かこさとしが描いている「だるまちゃんシリーズ」は子供の頃から大好きだったが今でも新作が出ているとは知らなかった。
私が子供の頃に見たかこさとしの写真は「おじさん」という年齢のようだったが、現在は70歳を超えられているはずである。
かこさとしが現役で創作活動をされていることを知って、やけに嬉しい。
だるまちゃんとだいこくちゃん
だいこくちゃんの「うちでのこづち」は、米粒を入れて振ると、おもちや団子やおにぎりが、麦の粒を入れて振ると、クッキーやビスケットやケーキが出てきます。
うらやましくなっただるまちゃんは、かんかんぎこぎこと「うちでのこづつ」を作って、振ってみました。すると入れたものがどんどん増えました。
そこで「うちでのこづち」と「うちでのこづつ」をつないで一緒に振ると……。
アマゾンより引用
感想
「だるまちゃんシリーズ」は主人公のだるまちゃんが友達の持っている物を羨ましく思うところから物語がはじまる。

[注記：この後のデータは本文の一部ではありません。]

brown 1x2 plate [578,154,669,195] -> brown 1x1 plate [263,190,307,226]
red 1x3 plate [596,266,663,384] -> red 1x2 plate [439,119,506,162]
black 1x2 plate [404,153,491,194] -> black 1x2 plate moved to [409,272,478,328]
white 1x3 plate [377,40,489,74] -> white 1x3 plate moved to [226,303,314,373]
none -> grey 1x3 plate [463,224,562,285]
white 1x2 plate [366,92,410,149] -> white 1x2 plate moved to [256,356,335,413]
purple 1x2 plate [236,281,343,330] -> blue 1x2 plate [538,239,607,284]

そして自分で工夫したり、ちょっとラッキーなことがあったりしてハッピーエンドで締めくくられる……という単純なものなのだが「人の持っている物を欲しがる」というあたりに幼い私は親近感を感じていた。
しかし、どの本もハッピーエンドなだけに親近感よりも、むしろ羨ましく思ったものである。
それにしても、だるまちゃんの新しい友達が「だいこくちゃん」とは驚いた。なんと古風なお友達だろう。

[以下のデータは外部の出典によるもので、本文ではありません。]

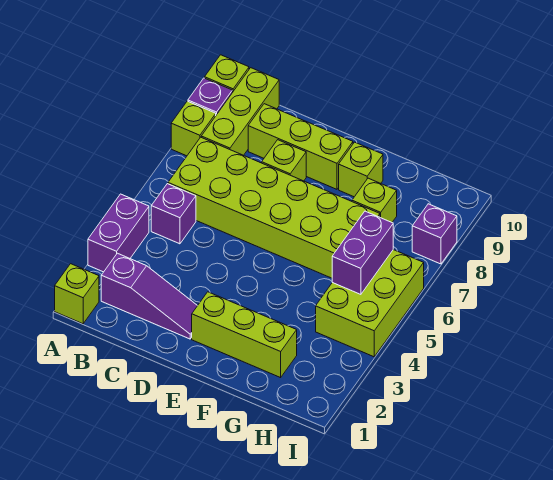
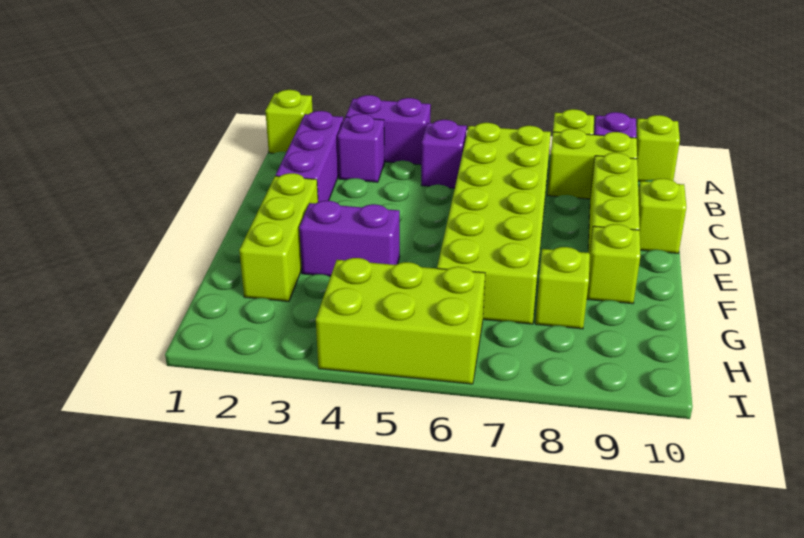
purple 1x3 slope [101,253,197,339] -> purple 1x3 brick [276,111,343,202]
lime 1x3 brick [201,68,279,155] -> lime 1x2 brick [547,129,637,199]
lime 1x1 brick [262,140,306,181] -> lime 1x1 brick moved to [638,179,686,253]
purple 1x2 brick [332,211,393,294] -> purple 1x2 brick moved to [299,201,400,276]
purple 1x1 brick [412,204,457,264] -> purple 1x1 brick moved to [338,114,385,182]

今の子供達は大黒なんて知ってるのだろうか?なんて疑問を持ったりもしたが、思えば天狗だって雷だって古風と言えば古風である。
もっと突っ込むなら主人公が達磨というのも、なんだか変。クマでも、ウサギでも、犬でもなく、達磨というあたりが、なんとも……しかし思い起こしてみれば子供の頃は、なんの疑問も抱かずに「だるまちゃん」だの「てんぐちゃん」だのの世界に没頭していた。
結局のところ面白ければ、なんだってOKということなのだろう。
子供の頃は、達磨や天狗や雷といった人間以外のものが今よりもっと近くにあった。思えば「自分と違う存在」を受け入れる柔軟性が今よりあったのかも知れない。
大人になって1人で色々なことを出来るようになった分だけ不自由になった部分があるのかも知れないなぁ……と思った。
懐かしくて、だけど新しい作品と出逢えて、本当に良かった。
楽しくて思わず口元がほころんでしまうような1冊だった。